Back in February 2012 “Linsanity” rocked Madison Square Garden and provided excitement the likes of which New York Knicks fans had been denied for more than a decade.

It was a momentous and joyous time that saw the sudden emergence of point guard Jeremy Lin, but according to then Knicks head coach Mike D’Antoni, Carmelo Anthony and Amar’e Stoudemire weren’t so happy for Lin and didn’t want to adapt their styles to the team’s newfound winning ways.

Speaking on The Vertical Podcast on Tuesday, newly named Houston Rockets head coach D’Antoni said there was a divide in the locker room about which style the team should play with Lin’s clashing with Anthony and Stoudemire’s.

“It was there, it’s real,” D’Antoni said. “The problem that we had was that for Jeremy to be really good, which he was, he had to play a certain way. It was hard for him to adapt.

“Amar’e, Melo, whatever, kinda had their way they had to play a certain way to be really, really good.

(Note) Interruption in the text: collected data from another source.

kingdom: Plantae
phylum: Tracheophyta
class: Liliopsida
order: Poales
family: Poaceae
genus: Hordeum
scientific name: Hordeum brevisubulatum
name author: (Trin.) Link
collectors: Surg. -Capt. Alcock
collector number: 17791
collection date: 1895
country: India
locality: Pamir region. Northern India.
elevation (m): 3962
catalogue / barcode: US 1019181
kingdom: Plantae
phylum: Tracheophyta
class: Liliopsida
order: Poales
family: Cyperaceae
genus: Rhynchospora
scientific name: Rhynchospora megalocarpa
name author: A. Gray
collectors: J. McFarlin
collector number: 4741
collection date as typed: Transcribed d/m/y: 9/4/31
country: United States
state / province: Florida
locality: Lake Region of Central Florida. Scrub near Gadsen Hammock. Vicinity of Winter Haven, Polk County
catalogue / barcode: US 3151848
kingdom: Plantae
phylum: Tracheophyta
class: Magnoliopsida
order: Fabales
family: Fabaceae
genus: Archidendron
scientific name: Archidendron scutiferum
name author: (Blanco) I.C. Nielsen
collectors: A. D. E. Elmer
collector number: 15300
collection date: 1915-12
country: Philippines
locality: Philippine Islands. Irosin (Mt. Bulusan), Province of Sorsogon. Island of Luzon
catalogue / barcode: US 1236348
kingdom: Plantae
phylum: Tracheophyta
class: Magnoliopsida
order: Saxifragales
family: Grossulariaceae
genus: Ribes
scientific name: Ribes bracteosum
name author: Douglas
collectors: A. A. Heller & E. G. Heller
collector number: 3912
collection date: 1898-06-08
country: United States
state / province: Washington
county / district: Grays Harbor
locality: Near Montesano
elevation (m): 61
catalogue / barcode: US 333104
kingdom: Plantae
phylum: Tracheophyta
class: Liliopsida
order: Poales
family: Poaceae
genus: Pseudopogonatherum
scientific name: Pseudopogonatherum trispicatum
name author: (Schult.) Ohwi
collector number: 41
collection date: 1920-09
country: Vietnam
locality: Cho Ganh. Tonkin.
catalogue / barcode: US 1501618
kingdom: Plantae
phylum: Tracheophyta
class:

So there was that inherent conflict of: What’s better for the team? What isn’t? Can they co-exist? Can they not? And again, they could co-exist if Melo went to the 4, which he really didn’t want to, and if Amar’e came to the backup [center], like the Tyson [Chandler], which he didn’t want to.”

D’Antoni also admitted that he wasn’t sure how to strike right balance between his two superstars and Lin’s ascension to league sensation, which resulted in seven straight victories behind Lin’s 24.4 points and 9.1 assists during the stretch.

“So it’s now, ‘What are we gonna do?’ and so, we see how to go and I didn’t know how to get there,” D’Antoni said. “With losing again and you try to prod them and ‘you gotta play harder’ and all the coaches-speak … and communications like deteriorated.

“And then you would see the faces of guys that went through Linsanity and they’re looking at you … they see what we can do, we’re not doing it, they get frustrated.”

Since then reports have surfaced that Anthony, in particular, didn’t care for all the attention Lin was receiving, and Stoudemire made some veiled comments about the Knicks current leader in the New York Post in February.

“If [Lin] stayed, it would’ve been cool,’’ Stoudemire said. “But everyone wasn’t a fan of him being a new star. So he didn’t stay long. Jeremy was a great, great guy, great with teammates, worked hard. He put the work in. We were proud of him having his moment. A lot of times you got to enjoy somebody else’s success. That wasn’t the case for us during that stretch. You got to enjoy that and let that player enjoy himself and cherish those moments. He was becoming a star and I didn’t think everyone was pleased with that.’’

D’Antoni’s uncertainty as well as a sudden knee injury would limit Lin’s production for the rest of the season, and he eventually moved on to Houston, the Los Angeles Lakers, and then the Charlotte Hornets last season before making a triumphant return to the Big Apple with the Brooklyn Nets this summer.

Lin inked a three-year, $36 million deal with the Nets after putting up 16.1 points, 4.4 rebounds, and 4.1 assists for Charlotte and garnering some consideration for Sixth Man of the Year.